Just when some farmers thought they had started to step away from the frying pan of EU regulations, the UN’s disdain for pesticides has emerged as the next fire to fight.
The UN report suggesting pesticides should not be used in food production is another worrying attack on the industry and will provide the environmentalists with another axe to grind against agriculture. As if they really needed one.
Whether the authors think small scale agroecology and a bucolic form of farming will step up to the challenge of feeding a growing world population is up for debate, but such attacks raise the stakes that farmers could be left without the tools they need for efficient and profitable farming.
Glyphosate is already one herbicide that has come under attack, although the NFU did this week welcome the conclusions of the European Chemicals Agency (ECHA) which said the scientific evidence ‘did not meet the criteria to classify glyphosate as a carcinogen, as a mutagen or as toxic for reproduction’.
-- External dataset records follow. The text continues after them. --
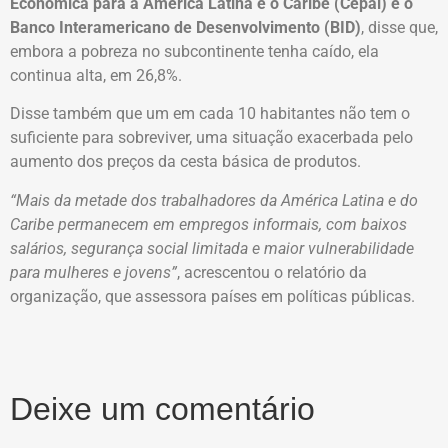
Econômica para a América Latina e o Caribe (Cepal) e o
Banco Interamericano de Desenvolvimento (BID)
, disse que,
embora a pobreza no subcontinente tenha caído, ela
continua alta, em 26,8%.
Disse também que um em cada 10 habitantes não tem o
suficiente para sobreviver, uma situação exacerbada pelo
aumento dos preços da cesta básica de produtos.
“Mais da metade dos trabalhadores da América Latina e do
Caribe permanecem em empregos informais, com baixos
salários, segurança social limitada e maior vulnerabilidade
para mulheres e jovens”
, acrescentou o relatório da
organização, que assessora países em políticas públicas.
Deixe um comentário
But it seems in an era of fake news and shifting information agendas in which the public is able to block out facts and opinions that don’t mirror their beliefs, the challenge of conveying scientific facts which some find unpalatable is becoming tougher than ever before. Policymakers, however, must remain strong and ensure productive agriculture is allowed to continue.
And while it is not as simple as saying large scale agriculture is the best or only way forward, we should not be naive to the very really challenges presented by the growing number of mouths that need feeding. With many people simply not valuing where their food comes from, it would only take a chronic food shortage or famine to make them realise that crops and livestock are not raised in la la land.
Let science, not conjecture, be the basis for farming regulation and, ultimately, food security.
As our In Your Field writers allude to this week, spring is very much in the air at last. Let’s hope the land starts drying up as soon as possible.